==== Data supplied ====
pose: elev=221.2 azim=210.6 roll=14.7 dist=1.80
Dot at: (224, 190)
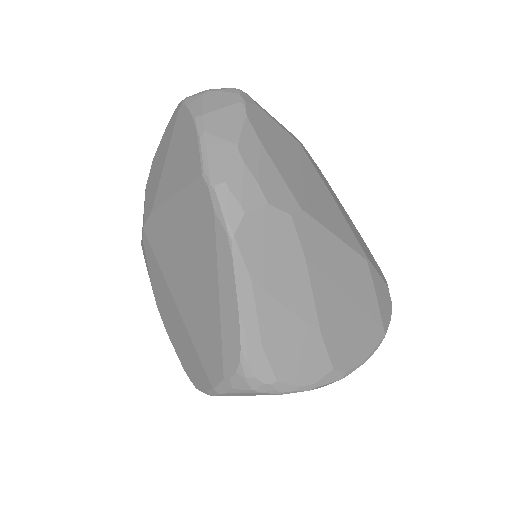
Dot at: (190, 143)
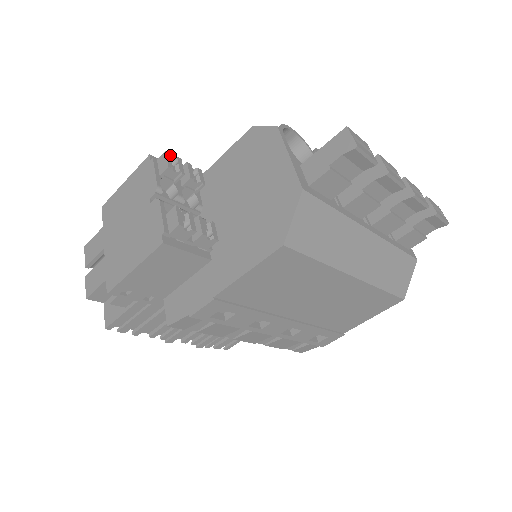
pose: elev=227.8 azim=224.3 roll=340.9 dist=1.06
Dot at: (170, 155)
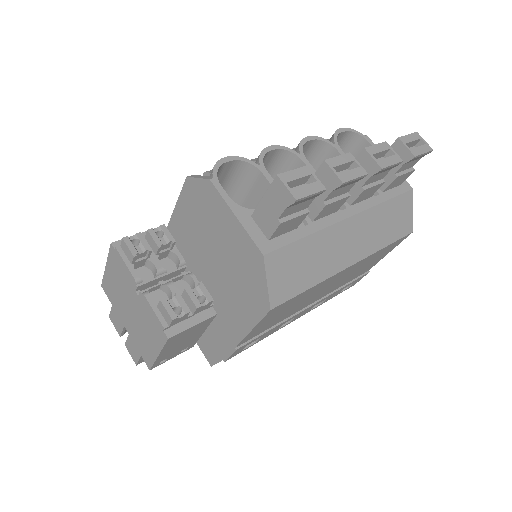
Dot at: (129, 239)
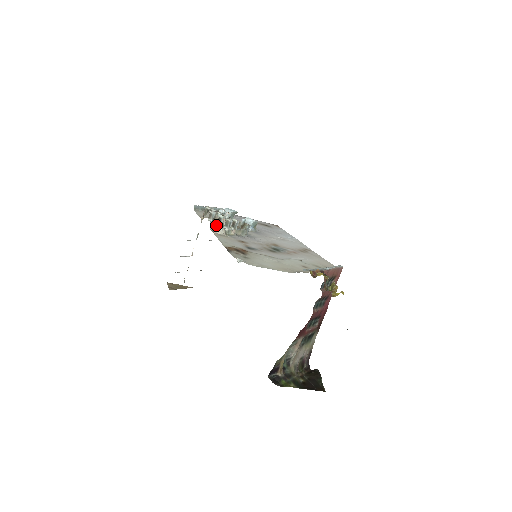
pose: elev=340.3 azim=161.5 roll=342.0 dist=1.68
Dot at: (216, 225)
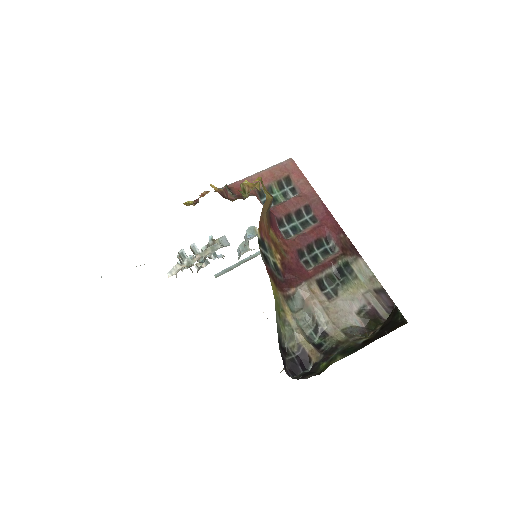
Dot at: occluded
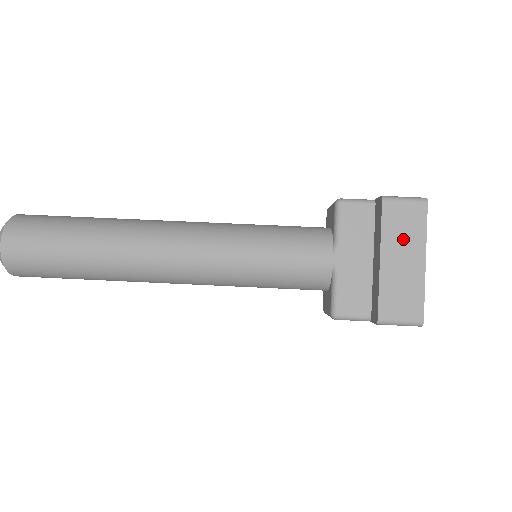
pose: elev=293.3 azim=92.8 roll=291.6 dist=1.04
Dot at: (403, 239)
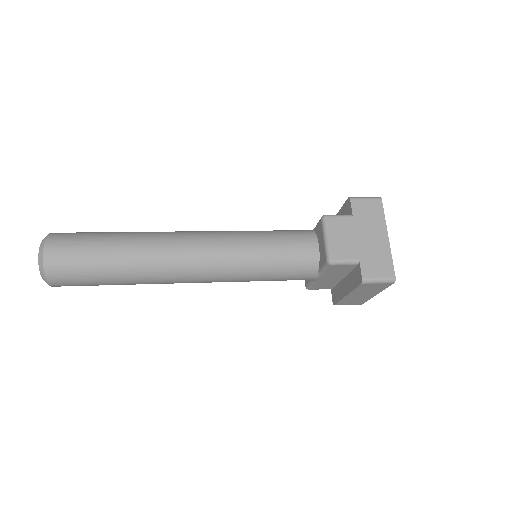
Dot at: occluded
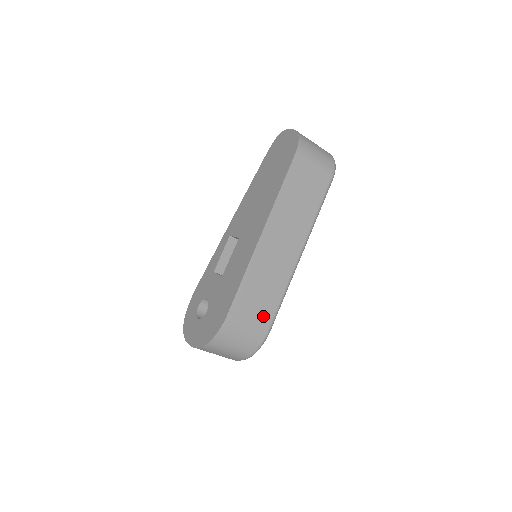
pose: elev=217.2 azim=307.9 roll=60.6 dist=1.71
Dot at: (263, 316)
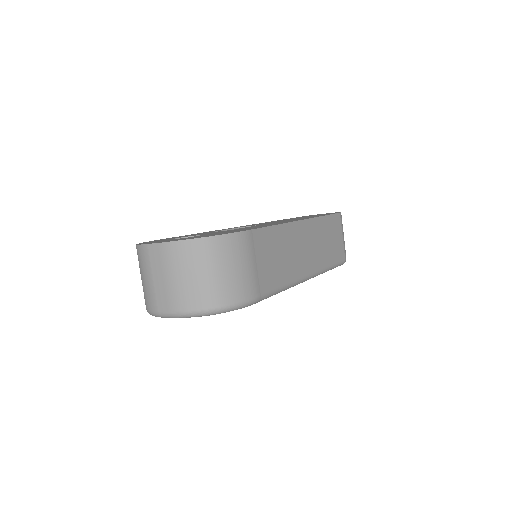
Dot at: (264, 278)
====
==== Data supplied ====
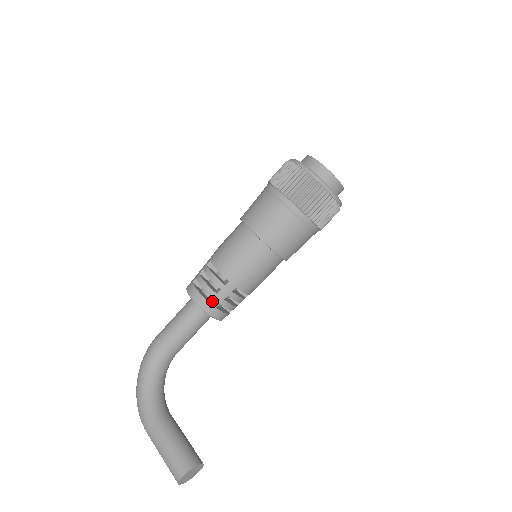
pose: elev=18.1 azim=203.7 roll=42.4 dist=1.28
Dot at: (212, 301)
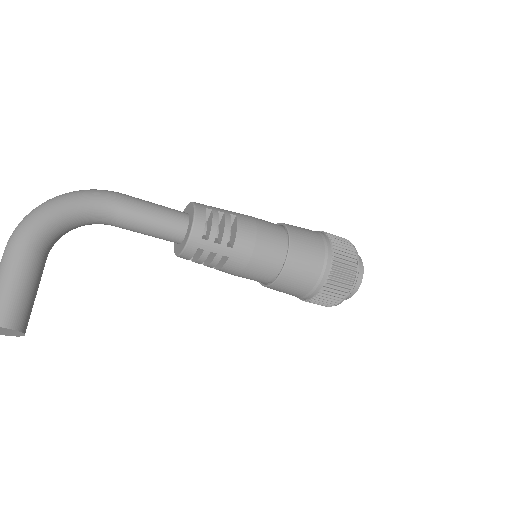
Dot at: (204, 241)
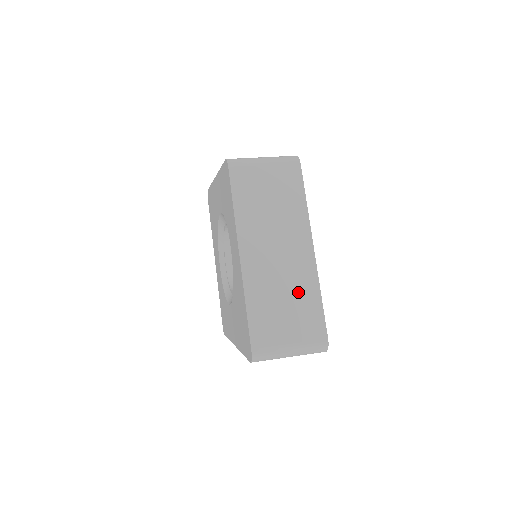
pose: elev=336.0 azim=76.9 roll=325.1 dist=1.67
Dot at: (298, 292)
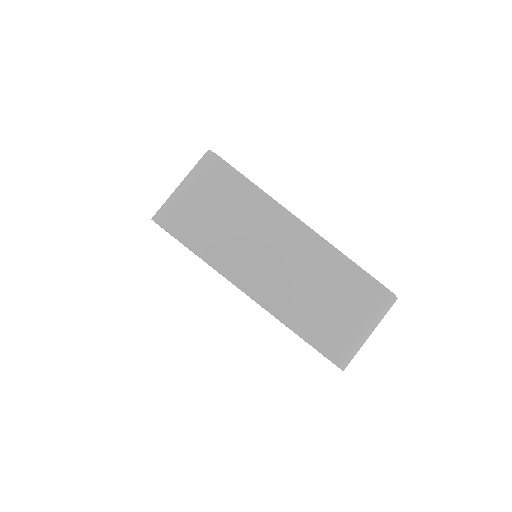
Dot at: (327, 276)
====
What is asked
Count the lines in the entries above that contain the string "roll", with case counting. Reply with the number alone.

The reply
7